Welcome to today's edition of the iPod Devotional Series. Sometimes I take a leap of faith and go to the iPod "shuffle songs" feature. You hit the button and the iPod randomly picks a song. I am writing a blog about whatever song the device selects from the 1,700 plus songs on my iPod. My music list will further confirm my status as a Christian who makes others feel superior. My music goes from Al Green to the Youngbloods. Beatles to U2. Old hymns to modern praise music. Toby Keith to Frank Sinatra. Oldies to the soundtrack from Monty Python's Spamalot. This could be interesting. So with without further ado the selection today is…

Turn, Turn, Turn by the Byrds.

The song was the second number one hit for the Byrds and it reached that spot in 1965. Their first song to reach number one? Mr. Tambourine Man. The words of a wise king who wrote a classic lament in a book called Ecclesiastes would become the basis for a hit song about 3,000 years later. That has to be the record for delayed release of a song.

There is a time for everything,
and a season for every activity under heaven:
a time to be born and a time to die,
a time to plant and a time to uproot,
a time to kill and a time to heal,
a time to tear down and a time to build,
a time to weep and a time to laugh,
a time to mourn and a time to dance,

I will have to confess that I first learned these truths courtesy of The Byrds in 1965. I had no idea that they borrowed some ideas from the Old Testament. I thought the Old Testament was all begats and rules. With lyrics by Solomon (King) and Seeger (Pete) the song Turn! Turn! Turn! was a favorite of mine during my very confused journey into adolescence. But the truth of the words of King Solomon beautifully adapted by Seeger and colleagues is still resonating with me more than a few years later. I reflected on those verses over four years ago when my bride began a difficult battle with breast cancer. I remember how one passage took on an entirely new meaning.

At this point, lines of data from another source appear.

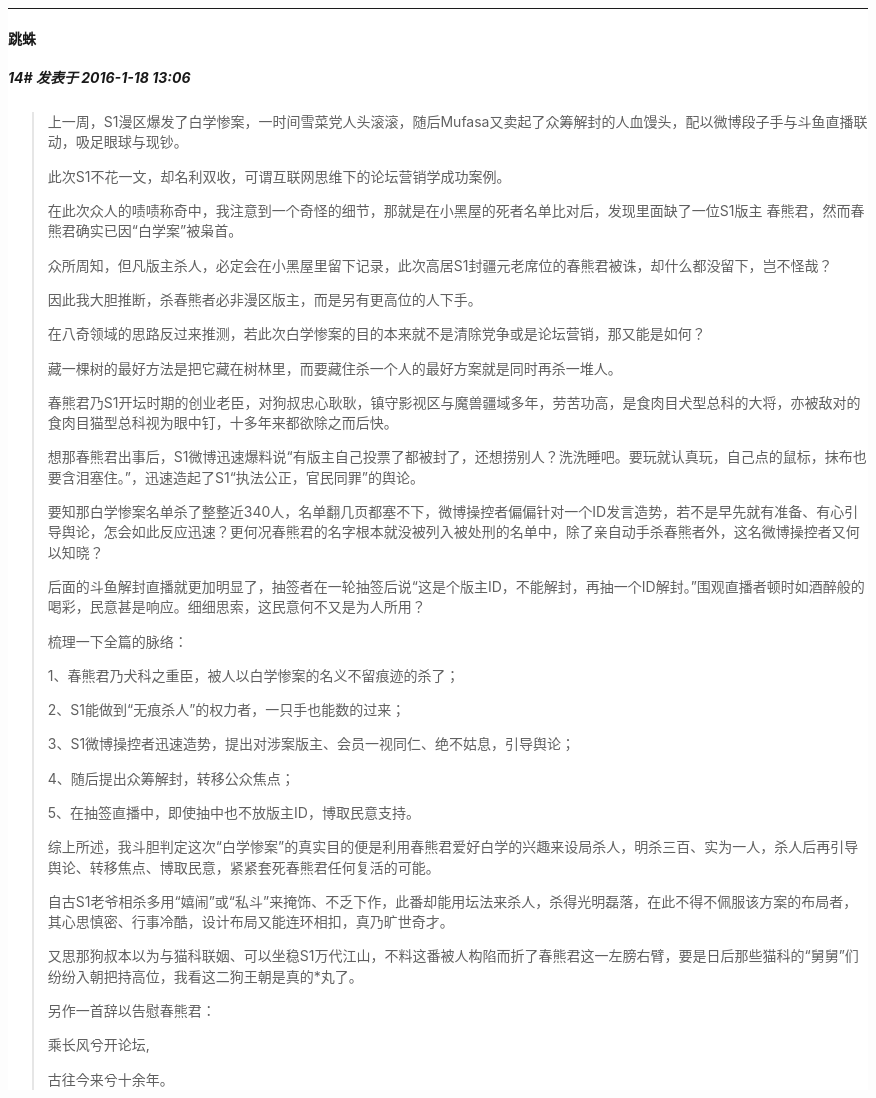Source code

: 
*****

####  跳蛛  
##### 14#       发表于 2016-1-18 13:06



<blockquote>上一周，S1漫区爆发了白学惨案，一时间雪菜党人头滚滚，随后Mufasa又卖起了众筹解封的人血馒头，配以微博段子手与斗鱼直播联动，吸足眼球与现钞。

此次S1不花一文，却名利双收，可谓互联网思维下的论坛营销学成功案例。


在此次众人的啧啧称奇中，我注意到一个奇怪的细节，那就是在小黑屋的死者名单比对后，发现里面缺了一位S1版主 春熊君，然而春熊君确实已因“白学案”被枭首。

众所周知，但凡版主杀人，必定会在小黑屋里留下记录，此次高居S1封疆元老席位的春熊君被诛，却什么都没留下，岂不怪哉？


因此我大胆推断，杀春熊者必非漫区版主，而是另有更高位的人下手。



在八奇领域的思路反过来推测，若此次白学惨案的目的本来就不是清除党争或是论坛营销，那又能是如何？

藏一棵树的最好方法是把它藏在树林里，而要藏住杀一个人的最好方案就是同时再杀一堆人。


春熊君乃S1开坛时期的创业老臣，对狗叔忠心耿耿，镇守影视区与魔兽疆域多年，劳苦功高，是食肉目犬型总科的大将，亦被敌对的食肉目猫型总科视为眼中钉，十多年来都欲除之而后快。

想那春熊君出事后，S1微博迅速爆料说“有版主自己投票了都被封了，还想捞别人？洗洗睡吧。要玩就认真玩，自己点的鼠标，抹布也要含泪塞住。”，迅速造起了S1“执法公正，官民同罪”的舆论。

要知那白学惨案名单杀了整整近340人，名单翻几页都塞不下，微博操控者偏偏针对一个ID发言造势，若不是早先就有准备、有心引导舆论，怎会如此反应迅速？更何况春熊君的名字根本就没被列入被处刑的名单中，除了亲自动手杀春熊者外，这名微博操控者又何以知晓？


后面的斗鱼解封直播就更加明显了，抽签者在一轮抽签后说“这是个版主ID，不能解封，再抽一个ID解封。”围观直播者顿时如酒醉般的喝彩，民意甚是响应。细细思索，这民意何不又是为人所用？



梳理一下全篇的脉络：

1、春熊君乃犬科之重臣，被人以白学惨案的名义不留痕迹的杀了；

2、S1能做到“无痕杀人”的权力者，一只手也能数的过来；

3、S1微博操控者迅速造势，提出对涉案版主、会员一视同仁、绝不姑息，引导舆论；

4、随后提出众筹解封，转移公众焦点；

5、在抽签直播中，即使抽中也不放版主ID，博取民意支持。



综上所述，我斗胆判定这次“白学惨案”的真实目的便是利用春熊君爱好白学的兴趣来设局杀人，明杀三百、实为一人，杀人后再引导舆论、转移焦点、博取民意，紧紧套死春熊君任何复活的可能。

自古S1老爷相杀多用“嬉闹”或“私斗”来掩饰、不乏下作，此番却能用坛法来杀人，杀得光明磊落，在此不得不佩服该方案的布局者，其心思慎密、行事冷酷，设计布局又能连环相扣，真乃旷世奇才。


又思那狗叔本以为与猫科联姻、可以坐稳S1万代江山，不料这番被人构陷而折了春熊君这一左膀右臂，要是日后那些猫科的“舅舅”们纷纷入朝把持高位，我看这二狗王朝是真的*丸了。



另作一首辞以告慰春熊君：


乘长风兮开论坛,

古往今来兮十余年。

a time to kill and a time to heal,
a time to tear down and a time to build,

That seemed to summarize the weird cycle of chemotherapy. The chemo kills the rapidly dividing cells and then the other drugs stimulate white cells to regain strength and heal. But the real message of this rambling is contained in the next verse…

a time to weep and a time to laugh,
a time to mourn and a time to dance,

That says it all in a nutshell of ancient wisdom. There was a lot of weeping early in that journey. We had exhausted our annual Kleenex budget with seven months still left in the financial year. God gave us the gift of weeping. That is a sentence I never thought I would write as an American male raised on John Wayne, don't cry and rub dirt on it. But weeping and crying out to God is cleansing and therapeutic and men ought to get a little better at that truth. There may be no crying in baseball but there is crying when your wife and best friend is facing cancer. There was mourning. We accepted the reality of her disease. This was a foe that could win. We trusted in a God that had proven trustworthy and we trusted His sovereign direction.

We mourned the loss of blessed routine. Our lives were turned upside down for a very long time. But perhaps the most overlooked truth in that passage for many people going through a trial is the gift of humor - the time to laugh.

Joni and I were determined to find a time to laugh through the cancer journey. There was a time to laugh…even in the face of cancer. Joni and I laugh about an incident that happened early in the chemo triathlon. Joni's hair starting coming out and she got the buzz cut on Monday. That same night she went to an event wearing her new wig. A woman came up to her and said, "I love what you've done with your hair! What have you done?"

I asked Joni if she had shared how this admirer could have the same look. It is really very simple. Just have a port surgically installed. Begin chemo. Wait two weeks. Remove remaining hair. Don wig. Voilà! New look!

It is easy for those in the valley and for those around them to discard the gift of humor. Sometimes we almost consider it a Godly thing to be somber and downcast. I would suggest that laughter is one of God's most precious gifts in the healing process. We committed to laugh during the trial as we put our trust in the One who bestowed that wonderful gift. There is a time for laughter. Don't forget to make time for it.

And back to the wisdom of King Solomon (as covered by the Byrds) we note that there is a time to dance. I am rhythmically challenged but I am looking forward to dancing in a few months. I know my bride will be ready to dance. Joni will reach the five year mark since diagnosis and she is cancer free. In this season we are grateful for the gift of life. We have been pretty good about appreciating each healthy day and praising the God who gives the gift of life. There is a time for everything and this is a time to be grateful.